Four thousand workers struggle daily to control the ongoing disaster at Fukushima. In March 2011, a 9.0 magnitude earthquake and tsunami killed 20,000 people on Japan’s eastern coast. Four nuclear reactors at the Fukushima Daiichi power plant melted down and exploded. The radioactivity in the melted reactors is so intense that it destroys the robots sent to explore the damage. No one knows where the melted fuel is located or how deep it has burrowed below the reactors’ concrete pedestals. The water used to cool the reactors is stored in more than a thousand tanks. Since 2023, this cooling water, supposedly cleaned but actually contaminated with 62 radionuclides, including cesium, strontium, and plutonium, is being released into the Pacific. Two spent fuel pools, packed with nuclear cores, have yet to be emptied. They sit precariously on top of Units 1 and 2, which are exploded tangles of metal ready to topple into the ocean.

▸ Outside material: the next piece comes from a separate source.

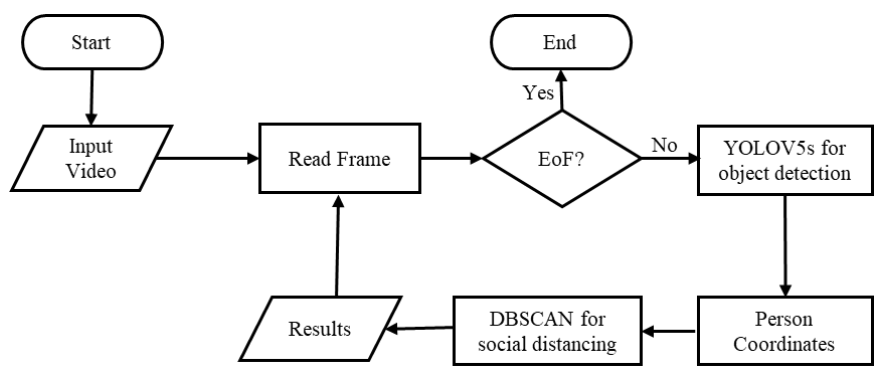
Figure 3. Proposed flowchart for face mask and distance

Fukushima’s 160,000 atomic refugees no longer receive housing subsidies. Radioactive soil from Fukushima—renamed “Happy Soil”—is being dumped into the prime minister’s flower bed in Tokyo and other construction sites around the country. The government claims that the disaster is over. It is forcing resettlement and turning Japan into a red zone. Fukushima is the world’s worst industrial accident, eventually costing over a trillion dollars. As Japan restarts its nuclear reactors, it is forgetting its atomic history and the geology of an archipelago that yearly suffers more than a thousand earthquakes.
Image Caption: Radioactive persimmons, Date City. Image by Yuki Iwanami.